Milestone Report

KMH

2024-08-22

Synopsis

This report is an exploratory analysis to inform the development of our R Shiny Text Prediction app. The app will utilize a basic n-gram model to predict the next word based on the previous 1, 2, or 3 words input by a user.

Note: The table of contents on the left can be used to quickly access the various sections of this report.

Data

The text data used for this project comes from three internet sources: blogs, news, and Twitter. The number of lines of text and file size for each file are given below.

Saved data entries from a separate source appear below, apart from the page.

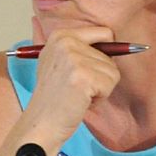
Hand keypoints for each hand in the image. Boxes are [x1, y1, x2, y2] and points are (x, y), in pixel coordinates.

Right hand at [21, 25, 122, 145]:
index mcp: (60, 35)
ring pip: (113, 71)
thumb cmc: (53, 97)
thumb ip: (80, 47)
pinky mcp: (84, 76)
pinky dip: (100, 98)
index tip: (90, 69)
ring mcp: (74, 59)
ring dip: (100, 88)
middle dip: (99, 75)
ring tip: (78, 94)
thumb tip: (112, 41)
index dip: (104, 54)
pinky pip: (111, 84)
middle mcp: (66, 42)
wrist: (42, 122)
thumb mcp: (58, 61)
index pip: (104, 33)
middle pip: (110, 55)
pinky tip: (81, 101)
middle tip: (76, 86)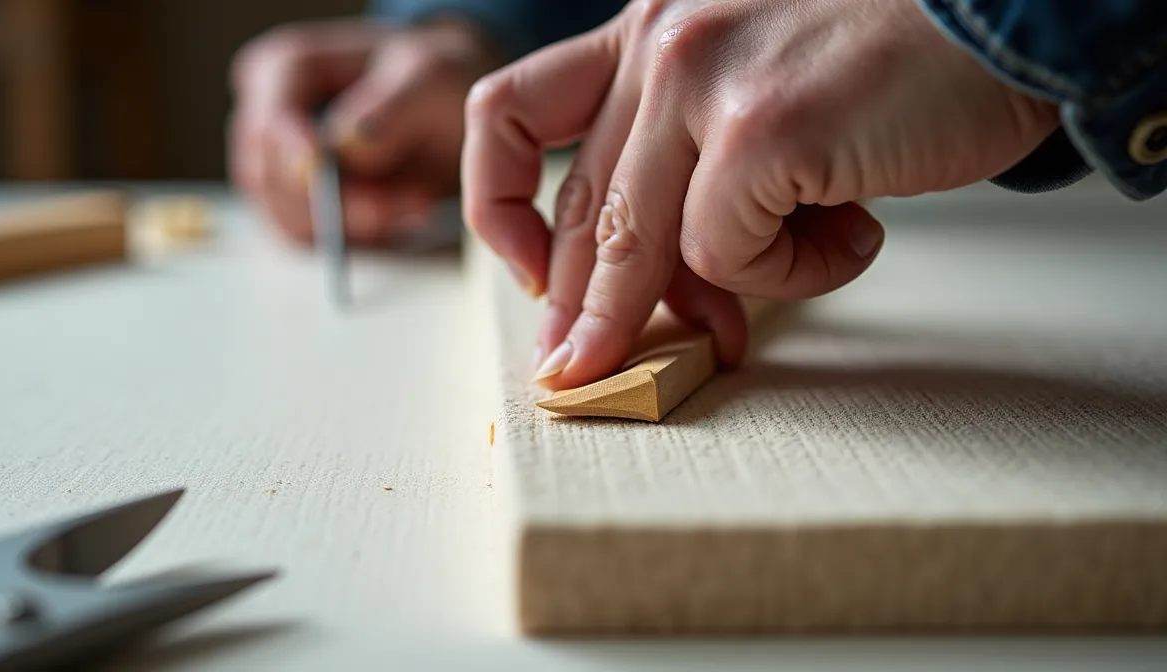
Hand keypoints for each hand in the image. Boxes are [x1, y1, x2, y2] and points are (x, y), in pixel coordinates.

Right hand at [230, 19, 500, 244]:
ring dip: (361, 222)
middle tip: (418, 198)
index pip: (270, 121)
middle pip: (275, 179)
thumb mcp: (431, 78)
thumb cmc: (434, 81)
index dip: (295, 155)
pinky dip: (361, 236)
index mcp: (284, 69)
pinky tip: (408, 213)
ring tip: (422, 200)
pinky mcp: (296, 206)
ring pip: (292, 218)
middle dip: (345, 200)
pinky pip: (312, 239)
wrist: (448, 112)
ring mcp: (277, 168)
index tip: (327, 175)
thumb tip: (344, 144)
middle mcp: (267, 118)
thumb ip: (391, 108)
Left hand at [462, 0, 1059, 388]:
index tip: (535, 274)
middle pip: (584, 208)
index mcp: (649, 29)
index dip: (502, 209)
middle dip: (590, 313)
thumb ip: (693, 170)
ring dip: (689, 309)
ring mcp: (703, 79)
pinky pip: (730, 258)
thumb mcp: (760, 95)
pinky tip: (854, 229)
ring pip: (640, 247)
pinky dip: (795, 273)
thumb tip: (664, 296)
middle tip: (592, 373)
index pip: (511, 114)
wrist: (1014, 16)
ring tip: (738, 329)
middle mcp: (661, 40)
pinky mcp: (760, 129)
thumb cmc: (895, 63)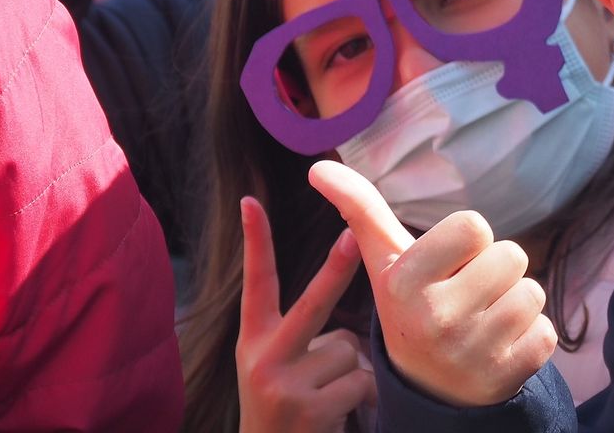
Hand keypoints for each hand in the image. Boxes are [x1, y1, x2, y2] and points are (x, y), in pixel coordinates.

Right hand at [237, 197, 374, 431]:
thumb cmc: (286, 408)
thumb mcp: (278, 368)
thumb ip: (305, 335)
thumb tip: (353, 324)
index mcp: (255, 342)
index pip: (256, 285)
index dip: (255, 243)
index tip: (250, 201)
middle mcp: (263, 360)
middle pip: (312, 303)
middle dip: (337, 268)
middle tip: (353, 236)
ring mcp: (284, 385)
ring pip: (350, 349)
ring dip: (352, 370)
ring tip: (328, 398)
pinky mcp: (308, 410)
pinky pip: (361, 380)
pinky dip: (363, 395)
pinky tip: (336, 415)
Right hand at [309, 161, 556, 407]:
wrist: (427, 388)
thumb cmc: (412, 305)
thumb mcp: (386, 262)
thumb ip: (361, 210)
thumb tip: (316, 169)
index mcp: (404, 283)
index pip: (474, 224)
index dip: (470, 241)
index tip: (449, 265)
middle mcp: (436, 319)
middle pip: (511, 254)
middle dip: (495, 270)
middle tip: (468, 295)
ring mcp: (471, 352)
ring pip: (532, 292)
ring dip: (515, 302)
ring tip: (483, 321)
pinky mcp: (506, 377)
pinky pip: (546, 332)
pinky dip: (531, 337)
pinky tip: (500, 348)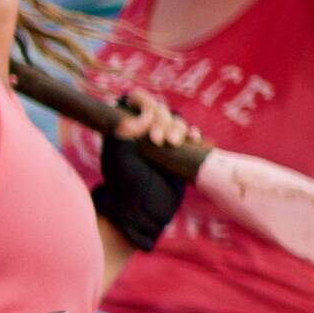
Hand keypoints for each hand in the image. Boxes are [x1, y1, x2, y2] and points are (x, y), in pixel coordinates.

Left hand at [90, 88, 207, 253]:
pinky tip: (193, 139)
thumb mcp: (120, 154)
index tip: (146, 114)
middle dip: (162, 120)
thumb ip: (128, 130)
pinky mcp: (179, 154)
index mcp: (125, 130)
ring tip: (172, 144)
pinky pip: (190, 136)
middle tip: (157, 140)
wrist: (142, 209)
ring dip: (177, 128)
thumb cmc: (126, 183)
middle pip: (161, 111)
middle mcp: (144, 134)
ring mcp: (162, 144)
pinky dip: (193, 134)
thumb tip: (144, 115)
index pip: (136, 103)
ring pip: (177, 122)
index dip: (144, 103)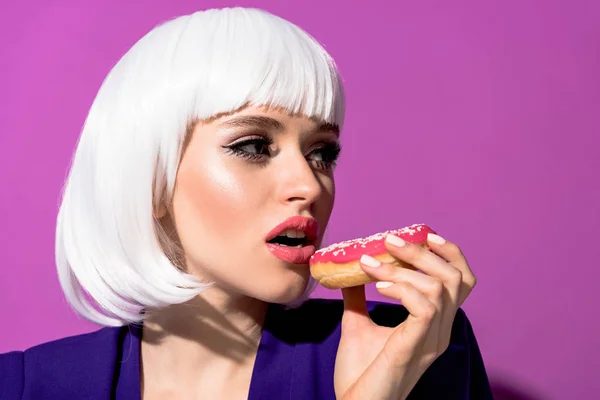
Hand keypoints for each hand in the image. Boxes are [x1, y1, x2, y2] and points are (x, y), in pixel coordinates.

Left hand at [333, 232, 476, 399]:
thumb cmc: (359, 373)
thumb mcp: (358, 325)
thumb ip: (359, 299)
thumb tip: (349, 271)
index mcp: (434, 325)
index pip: (461, 283)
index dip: (450, 254)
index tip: (426, 235)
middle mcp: (440, 331)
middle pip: (457, 278)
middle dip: (424, 252)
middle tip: (391, 240)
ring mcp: (431, 340)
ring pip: (440, 287)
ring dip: (404, 267)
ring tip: (370, 265)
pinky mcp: (415, 347)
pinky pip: (425, 306)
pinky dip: (402, 288)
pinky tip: (378, 286)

**Table 1: Text Data Sources**
Source	Number of Lines	File Size (MB)
Blogs	899288	210.16
News	77259	205.81
Twitter	2360148	167.11
Total	3336695	583.08

As seen in Table 1, there are over three million total lines of text.

Training Data

70% of the total combined lines of text will be randomly selected for training our text prediction algorithm and the remaining 30% will be reserved for testing.

Cleaning Data

The R package tm was used to clean the data. The following transformations were applied:

Conversion to lowercase
Removal of swear words
Removal of symbols
Removal of numbers
Removal of punctuation
Removal of ASCII characters
Removal of excess white space

The R package quanteda was used to tokenize the data.

N-grams

To build our prediction model we first need to construct n-grams, specifically unigrams, bigrams, and trigrams. Figures 1-3 provide the 25 most frequent unigrams, bigrams, and trigrams in the training set, respectively.

N-gram Distributions

To visualize the distribution of n-gram frequencies we plot the CDF and a (log) frequency histogram for each n-gram distribution (Figures 4-6). We see the distributions are heavily skewed, indicating that a relatively small number of n-grams have extremely large frequencies.

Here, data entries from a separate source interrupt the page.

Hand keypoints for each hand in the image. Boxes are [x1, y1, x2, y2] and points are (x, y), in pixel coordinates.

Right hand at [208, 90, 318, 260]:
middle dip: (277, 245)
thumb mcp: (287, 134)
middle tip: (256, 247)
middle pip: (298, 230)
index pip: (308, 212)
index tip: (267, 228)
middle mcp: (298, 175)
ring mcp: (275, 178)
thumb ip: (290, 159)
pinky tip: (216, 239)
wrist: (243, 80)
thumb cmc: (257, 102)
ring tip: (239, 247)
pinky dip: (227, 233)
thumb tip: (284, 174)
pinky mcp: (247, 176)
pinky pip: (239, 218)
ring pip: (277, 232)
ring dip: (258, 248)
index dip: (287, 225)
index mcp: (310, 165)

To better quantify the skewness of the n-gram frequency distributions we calculate the number of distinct tokens required to cover 50% and 90% of all token instances. Table 2 below provides these values as well as the number of distinct tokens and total number of token instances for each n-gram.

**Table 2: N-grams**
N-gram	Number of Distinct Tokens	Total Number of Token Instances	Distinct Tokens to Cover 50%	Distinct Tokens to Cover 90%	Percent Distinct Tokens to Cover 50%	Percent Distinct Tokens to Cover 90%
Unigram	518816	48322005	120	6540	0.02	1.26
Bigram	8820215	48322004	36032	2416968	0.41	27.40
Trigram	26792095	48322003	1930690	3846965	7.21	14.36

Next Steps

Several considerations will be taken into account when building our n-gram prediction model on the training set, including:

Frequent single or double character unigrams (e.g., “d”,“w”,“st”, etc.) may affect model accuracy so removal of such tokens may be warranted. Would be interesting to know what others have done to address this issue.
In some cases users will want to enter a combination of words that doesn’t appear in our training text corpus. Our model should be able to handle cases where a specific n-gram is not observed.
Accuracy will be estimated using the test set
Timing in the Shiny app may be an issue so we may have to consider ways to improve performance such as:
- Removing tokens with very few instances
- Reducing the size of the training data (e.g., 50% random sample instead of 70%)

Any feedback is much appreciated, thank you!